MATERIAL SUPPLIED:
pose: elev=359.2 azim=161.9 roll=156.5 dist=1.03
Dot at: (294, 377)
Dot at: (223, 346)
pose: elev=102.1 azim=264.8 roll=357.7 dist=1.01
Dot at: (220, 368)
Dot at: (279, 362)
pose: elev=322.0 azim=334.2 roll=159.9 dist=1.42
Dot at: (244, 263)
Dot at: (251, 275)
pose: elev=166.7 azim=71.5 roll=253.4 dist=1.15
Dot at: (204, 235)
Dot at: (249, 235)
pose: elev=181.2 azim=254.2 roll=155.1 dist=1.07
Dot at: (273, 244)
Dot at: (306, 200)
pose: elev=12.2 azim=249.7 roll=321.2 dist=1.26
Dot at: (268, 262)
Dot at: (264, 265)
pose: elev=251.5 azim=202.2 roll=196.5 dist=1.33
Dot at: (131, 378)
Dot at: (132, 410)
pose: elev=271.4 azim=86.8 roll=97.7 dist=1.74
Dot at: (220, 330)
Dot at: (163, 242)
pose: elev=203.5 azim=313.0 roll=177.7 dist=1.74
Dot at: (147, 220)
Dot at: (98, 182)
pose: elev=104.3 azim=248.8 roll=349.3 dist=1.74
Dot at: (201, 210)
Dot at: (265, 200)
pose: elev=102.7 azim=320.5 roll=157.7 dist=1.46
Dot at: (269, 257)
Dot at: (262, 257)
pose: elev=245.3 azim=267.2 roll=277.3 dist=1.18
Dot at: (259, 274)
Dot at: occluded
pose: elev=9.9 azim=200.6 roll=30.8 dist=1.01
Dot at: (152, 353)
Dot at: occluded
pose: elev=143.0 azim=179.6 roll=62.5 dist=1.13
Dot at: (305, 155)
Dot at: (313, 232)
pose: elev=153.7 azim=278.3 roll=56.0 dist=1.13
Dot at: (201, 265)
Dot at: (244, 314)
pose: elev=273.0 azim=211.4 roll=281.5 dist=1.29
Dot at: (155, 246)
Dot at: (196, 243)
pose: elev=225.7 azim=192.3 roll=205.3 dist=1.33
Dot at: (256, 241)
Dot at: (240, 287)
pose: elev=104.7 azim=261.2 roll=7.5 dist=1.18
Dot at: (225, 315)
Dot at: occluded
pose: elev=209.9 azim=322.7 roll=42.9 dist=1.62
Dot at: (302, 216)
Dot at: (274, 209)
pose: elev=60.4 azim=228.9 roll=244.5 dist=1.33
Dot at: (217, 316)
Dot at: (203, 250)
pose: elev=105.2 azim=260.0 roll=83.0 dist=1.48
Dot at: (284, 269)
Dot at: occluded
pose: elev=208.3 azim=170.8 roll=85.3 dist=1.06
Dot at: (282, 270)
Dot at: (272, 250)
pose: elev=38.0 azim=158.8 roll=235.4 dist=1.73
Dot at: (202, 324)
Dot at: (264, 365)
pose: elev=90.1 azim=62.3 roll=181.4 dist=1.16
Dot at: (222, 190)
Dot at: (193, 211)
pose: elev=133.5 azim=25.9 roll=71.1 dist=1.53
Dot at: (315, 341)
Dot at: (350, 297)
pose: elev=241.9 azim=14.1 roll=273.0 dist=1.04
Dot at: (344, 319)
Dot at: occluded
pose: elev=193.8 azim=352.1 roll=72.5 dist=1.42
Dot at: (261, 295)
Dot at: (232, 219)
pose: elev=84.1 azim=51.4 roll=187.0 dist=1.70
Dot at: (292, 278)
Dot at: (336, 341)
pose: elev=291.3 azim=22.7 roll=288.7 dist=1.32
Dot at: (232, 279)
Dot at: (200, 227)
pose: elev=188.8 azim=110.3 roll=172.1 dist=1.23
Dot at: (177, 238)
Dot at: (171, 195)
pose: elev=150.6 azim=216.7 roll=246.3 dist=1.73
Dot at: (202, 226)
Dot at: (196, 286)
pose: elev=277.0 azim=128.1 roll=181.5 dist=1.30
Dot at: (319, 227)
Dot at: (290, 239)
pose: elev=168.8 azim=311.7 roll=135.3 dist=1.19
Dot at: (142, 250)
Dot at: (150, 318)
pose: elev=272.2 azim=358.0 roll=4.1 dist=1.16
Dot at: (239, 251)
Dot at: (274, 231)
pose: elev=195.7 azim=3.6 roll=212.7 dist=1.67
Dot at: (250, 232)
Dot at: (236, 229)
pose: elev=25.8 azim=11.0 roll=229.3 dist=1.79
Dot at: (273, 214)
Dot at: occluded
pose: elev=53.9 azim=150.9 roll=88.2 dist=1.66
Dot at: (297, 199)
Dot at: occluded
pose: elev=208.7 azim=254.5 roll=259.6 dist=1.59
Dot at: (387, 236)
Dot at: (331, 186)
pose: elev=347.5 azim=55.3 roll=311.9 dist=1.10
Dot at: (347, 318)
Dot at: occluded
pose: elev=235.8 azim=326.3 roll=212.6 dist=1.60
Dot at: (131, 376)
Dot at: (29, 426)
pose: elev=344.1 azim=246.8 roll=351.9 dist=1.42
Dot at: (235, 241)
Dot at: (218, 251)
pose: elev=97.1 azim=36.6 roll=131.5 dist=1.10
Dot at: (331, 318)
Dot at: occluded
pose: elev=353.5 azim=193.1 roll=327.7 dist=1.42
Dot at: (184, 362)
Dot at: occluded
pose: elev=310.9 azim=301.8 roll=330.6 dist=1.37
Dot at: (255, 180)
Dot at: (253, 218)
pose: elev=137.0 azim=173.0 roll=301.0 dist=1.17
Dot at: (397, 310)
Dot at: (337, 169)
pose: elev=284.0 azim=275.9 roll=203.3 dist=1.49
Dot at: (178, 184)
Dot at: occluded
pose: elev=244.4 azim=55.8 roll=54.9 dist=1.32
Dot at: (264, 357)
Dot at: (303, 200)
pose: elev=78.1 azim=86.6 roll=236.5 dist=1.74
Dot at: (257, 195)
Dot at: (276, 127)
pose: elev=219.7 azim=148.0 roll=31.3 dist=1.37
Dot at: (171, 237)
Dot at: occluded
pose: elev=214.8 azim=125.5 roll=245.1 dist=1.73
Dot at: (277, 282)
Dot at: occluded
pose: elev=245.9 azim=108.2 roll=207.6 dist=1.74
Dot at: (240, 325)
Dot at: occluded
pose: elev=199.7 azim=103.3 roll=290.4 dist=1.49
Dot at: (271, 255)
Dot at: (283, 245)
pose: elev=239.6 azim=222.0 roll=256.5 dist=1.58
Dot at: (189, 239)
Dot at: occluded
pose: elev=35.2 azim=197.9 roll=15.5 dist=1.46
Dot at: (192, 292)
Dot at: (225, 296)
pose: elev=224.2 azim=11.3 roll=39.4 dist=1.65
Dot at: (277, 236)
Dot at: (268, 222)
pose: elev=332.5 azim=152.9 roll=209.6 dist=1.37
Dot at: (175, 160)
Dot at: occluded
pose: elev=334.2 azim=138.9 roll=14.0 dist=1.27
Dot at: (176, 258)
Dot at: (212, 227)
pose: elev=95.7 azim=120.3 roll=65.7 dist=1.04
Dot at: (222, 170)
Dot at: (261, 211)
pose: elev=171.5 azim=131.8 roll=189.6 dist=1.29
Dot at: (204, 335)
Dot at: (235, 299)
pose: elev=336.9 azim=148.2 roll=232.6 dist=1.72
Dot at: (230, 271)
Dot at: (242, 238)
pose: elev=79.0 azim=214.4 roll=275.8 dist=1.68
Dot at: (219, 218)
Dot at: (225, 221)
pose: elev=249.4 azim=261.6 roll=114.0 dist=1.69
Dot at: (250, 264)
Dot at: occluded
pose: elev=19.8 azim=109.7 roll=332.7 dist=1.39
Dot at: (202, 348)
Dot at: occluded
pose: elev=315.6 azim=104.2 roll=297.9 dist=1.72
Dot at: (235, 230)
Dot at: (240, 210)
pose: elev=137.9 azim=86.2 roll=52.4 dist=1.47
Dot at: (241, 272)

WHAT IS REQUIRED: Render the records as a Markdown table with two columns, Row and Line, starting at the first line of the records and ending at the line that contains "Dot at: (132, 410)", with both of those lines included. Number each row and leave out any blank lines.

THE OUTPUT:
| Row | Line |
|---|---|
| 1 | pose: elev=359.2 azim=161.9 roll=156.5 dist=1.03 |
| 2 | Dot at: (294, 377) |
| 3 | Dot at: (223, 346) |
| 4 | pose: elev=102.1 azim=264.8 roll=357.7 dist=1.01 |
| 5 | Dot at: (220, 368) |
| 6 | Dot at: (279, 362) |
| 7 | pose: elev=322.0 azim=334.2 roll=159.9 dist=1.42 |
| 8 | Dot at: (244, 263) |
| 9 | Dot at: (251, 275) |
| 10 | pose: elev=166.7 azim=71.5 roll=253.4 dist=1.15 |
| 11 | Dot at: (204, 235) |
| 12 | Dot at: (249, 235) |
| 13 | pose: elev=181.2 azim=254.2 roll=155.1 dist=1.07 |
| 14 | Dot at: (273, 244) |
| 15 | Dot at: (306, 200) |
| 16 | pose: elev=12.2 azim=249.7 roll=321.2 dist=1.26 |
| 17 | Dot at: (268, 262) |
| 18 | Dot at: (264, 265) |
| 19 | pose: elev=251.5 azim=202.2 roll=196.5 dist=1.33 |
| 20 | Dot at: (131, 378) |
| 21 | Dot at: (132, 410) |